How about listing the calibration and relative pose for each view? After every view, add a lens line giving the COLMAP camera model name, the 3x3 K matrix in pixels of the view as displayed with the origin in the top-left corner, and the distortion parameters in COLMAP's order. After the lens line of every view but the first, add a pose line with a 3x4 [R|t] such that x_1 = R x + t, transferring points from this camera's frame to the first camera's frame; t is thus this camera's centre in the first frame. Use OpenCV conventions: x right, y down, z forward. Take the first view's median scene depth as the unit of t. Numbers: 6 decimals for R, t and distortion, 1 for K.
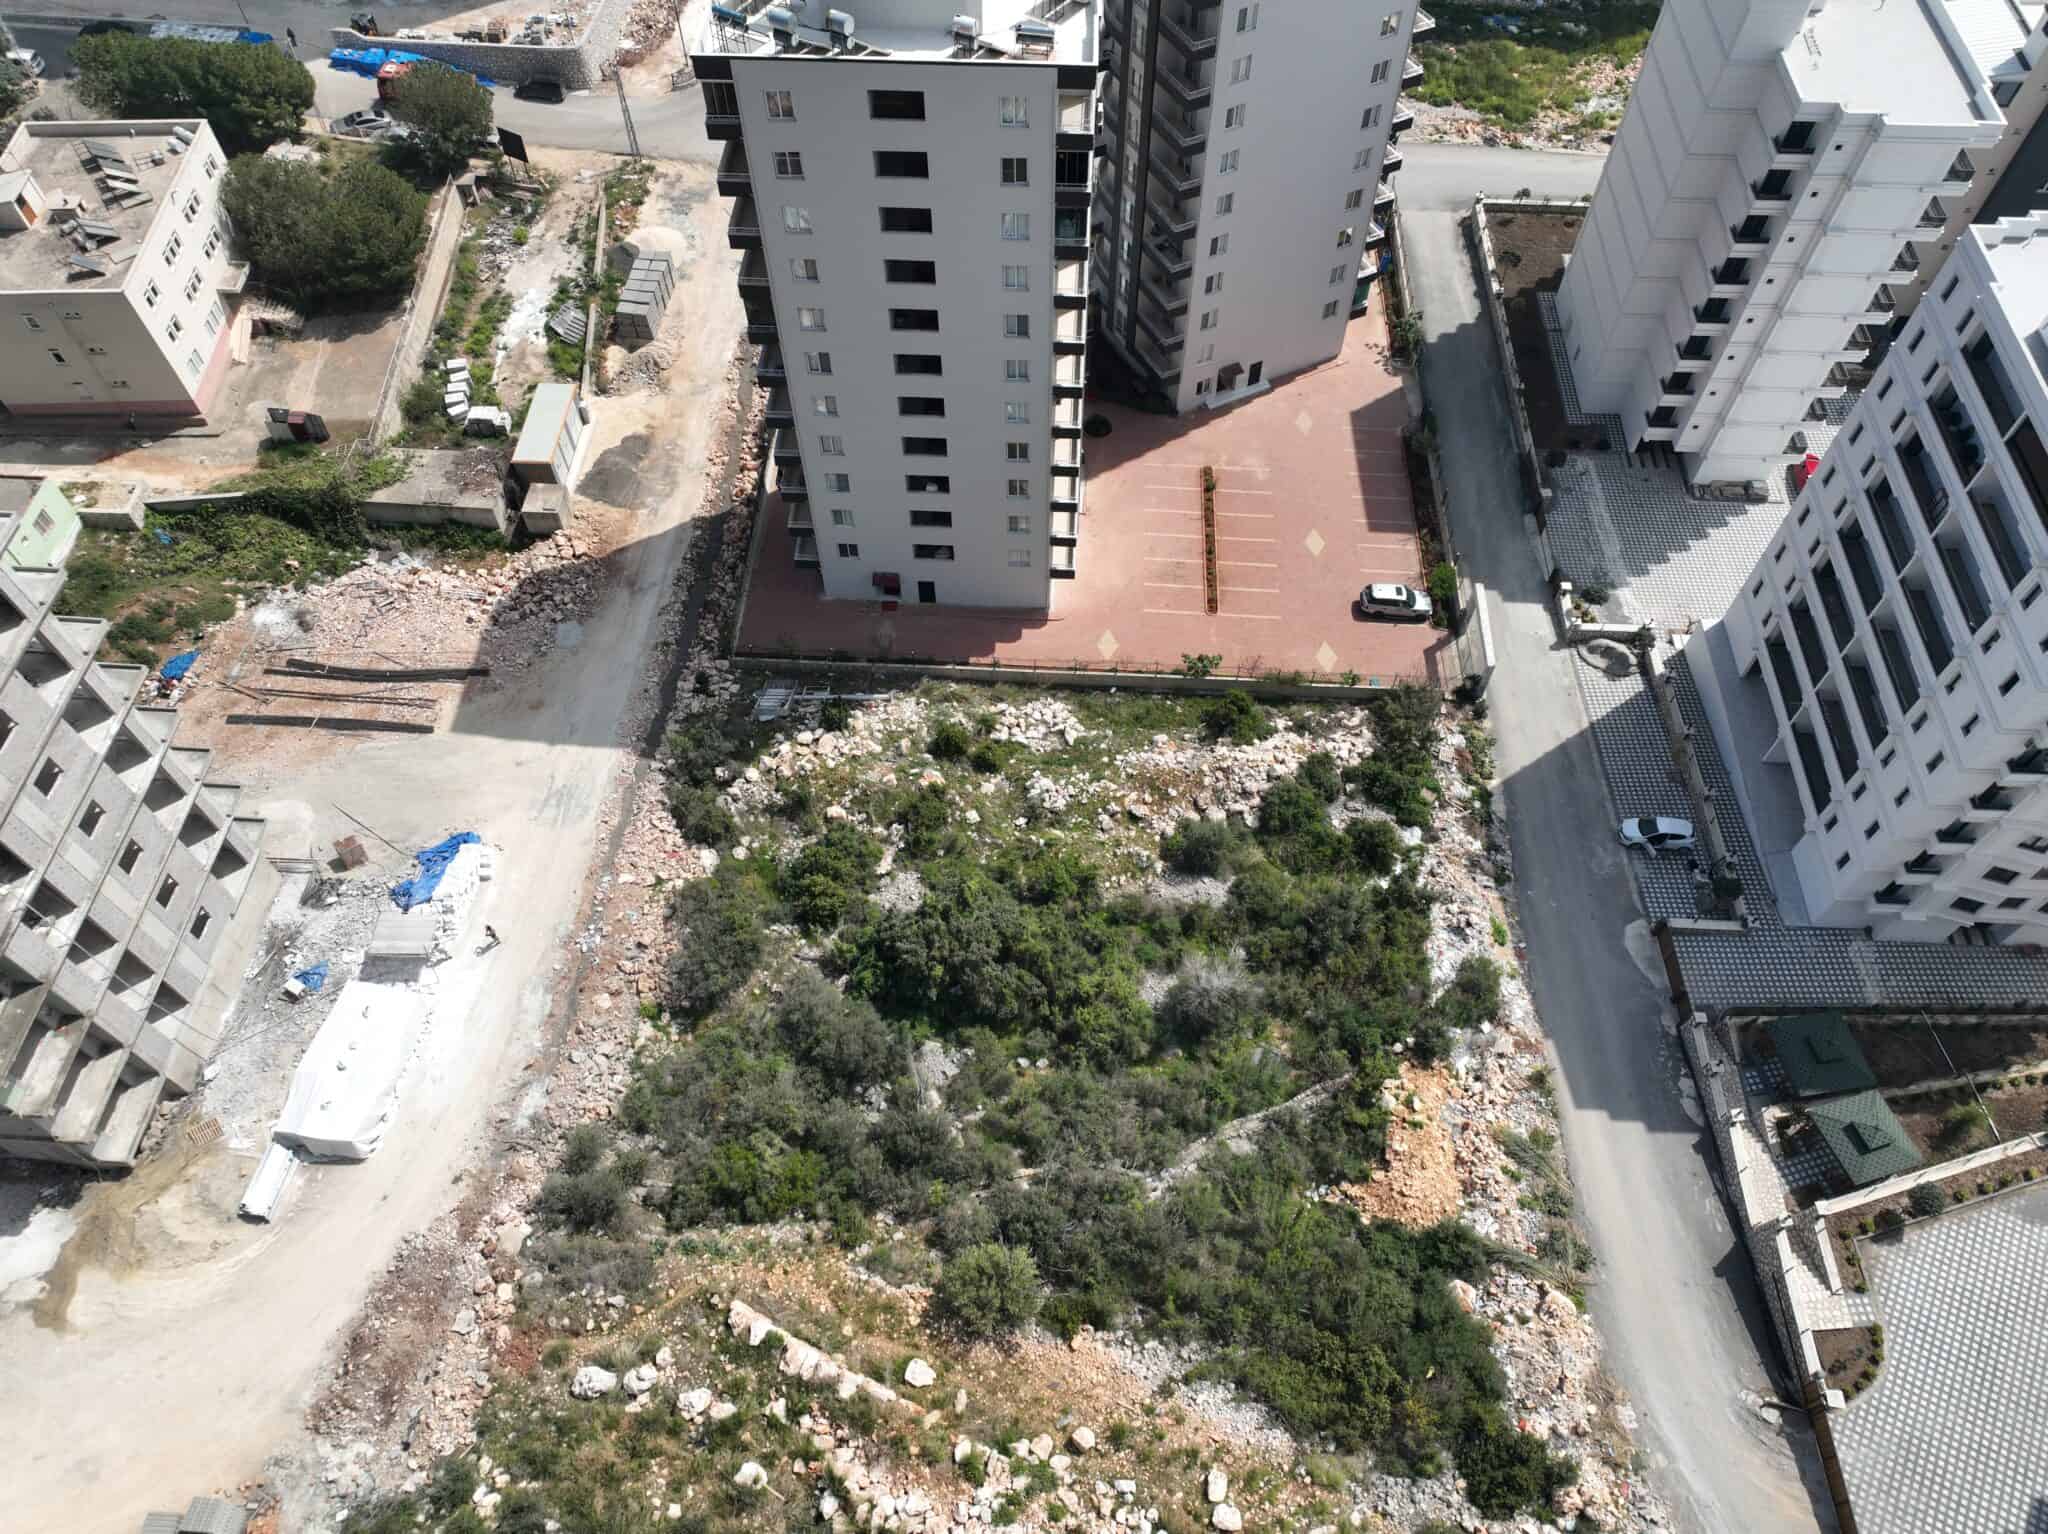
lens RADIAL K [[1436.1, 0, 1031.0], [0, 1436.1, 766.9], [0, 0, 1]] dist [0.002026, 0.012257]
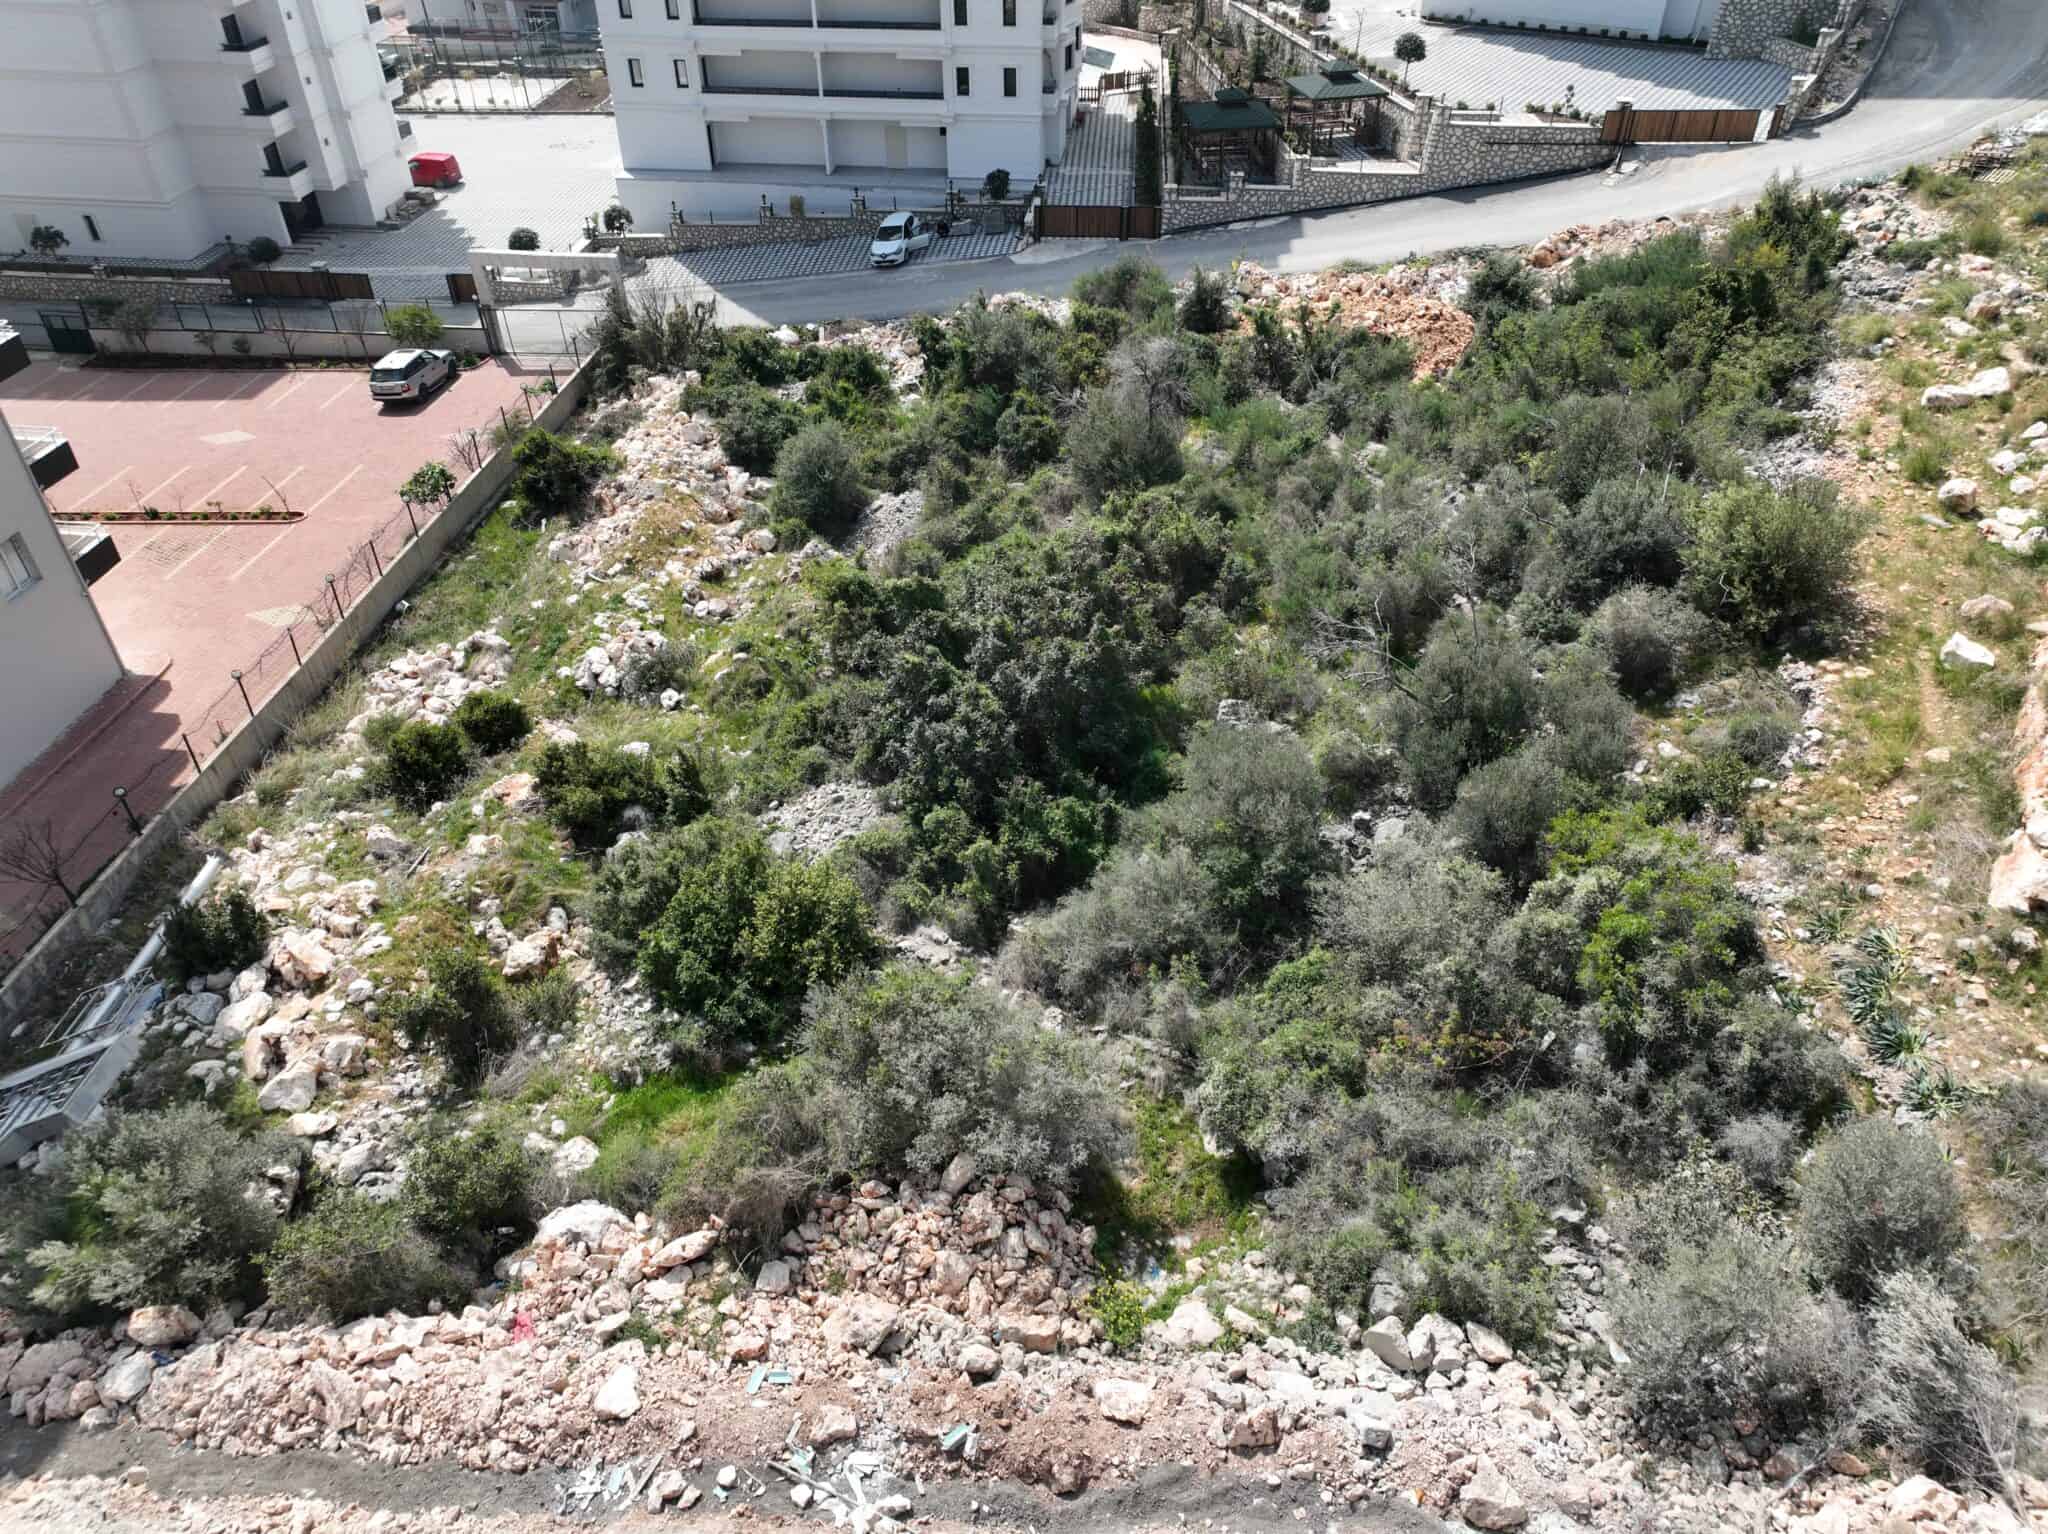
lens RADIAL K [[1436.1, 0, 1032.8], [0, 1436.1, 767.1], [0, 0, 1]] dist [0.002026, 0.012257]
pose [[0.063493, -0.615506, 0.785570, -0.401222], [0.829953, 0.469698, 0.300934, 0.005332], [-0.554208, 0.632880, 0.540664, 0.706092]]
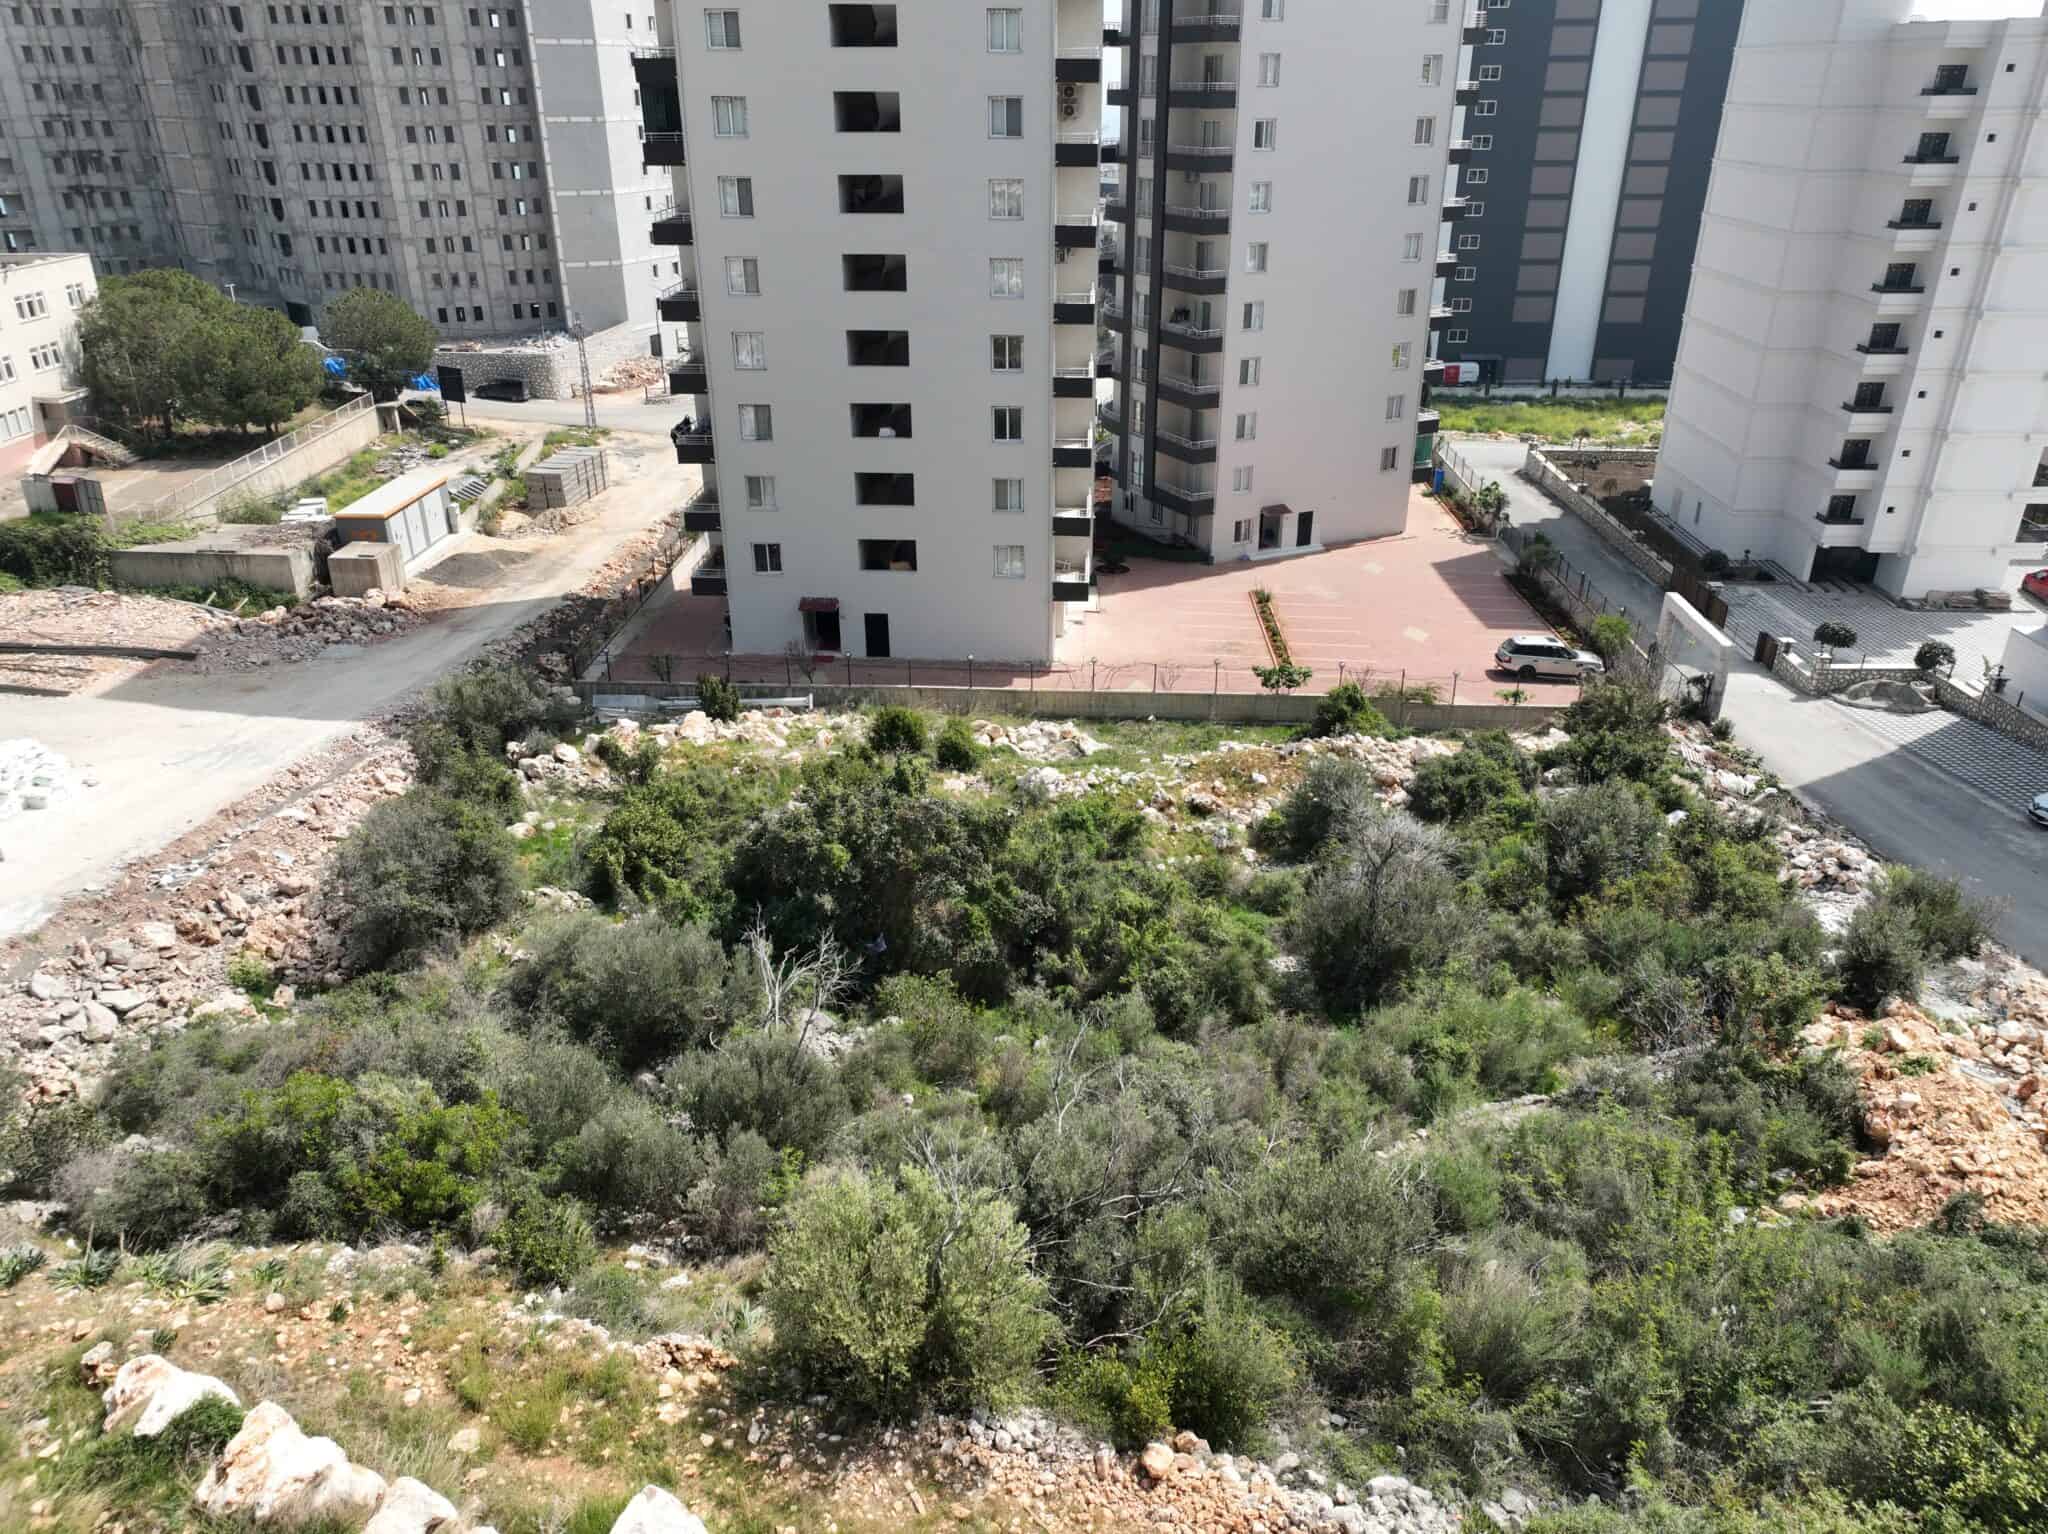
lens RADIAL K [[1436.1, 0, 1029.8], [0, 1436.1, 769.8], [0, 0, 1]] dist [0.002026, 0.012257]
pose [[0.999999, -0.001230, 0.000178, 0.001870], [0.001151, 0.862523, -0.506016, 0.330345], [0.000469, 0.506016, 0.862524, 0.492784]]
┄┄┄┄┄┄┄┄┄┄┄┄┄┄┄┄┄┄┄┄
> _About this task_: Could you transcribe the records above exactly, leaving out any pictures?

> _Answer space_:
How about listing the calibration and relative pose for each view? After every view, add a lens line giving the COLMAP camera model name, the 3x3 K matrix in pixels of the view as displayed with the origin in the top-left corner, and the distortion parameters in COLMAP's order. After the lens line of every view but the first, add a pose line with a 3x4 [R|t] such that x_1 = R x + t, transferring points from this camera's frame to the first camera's frame; t is thus this camera's centre in the first frame. Use OpenCV conventions: x right, y down, z forward. Take the first view's median scene depth as the unit of t. Numbers: 6 decimals for R, t and distortion, 1 for K.
lens RADIAL K [[1436.1, 0, 1031.0], [0, 1436.1, 766.9], [0, 0, 1]] dist [0.002026, 0.012257]
lens RADIAL K [[1436.1, 0, 1032.8], [0, 1436.1, 767.1], [0, 0, 1]] dist [0.002026, 0.012257]
pose [[0.063493, -0.615506, 0.785570, -0.401222], [0.829953, 0.469698, 0.300934, 0.005332], [-0.554208, 0.632880, 0.540664, 0.706092]]
lens RADIAL K [[1436.1, 0, 1029.8], [0, 1436.1, 769.8], [0, 0, 1]] dist [0.002026, 0.012257]
pose [[0.999999, -0.001230, 0.000178, 0.001870], [0.001151, 0.862523, -0.506016, 0.330345], [0.000469, 0.506016, 0.862524, 0.492784]]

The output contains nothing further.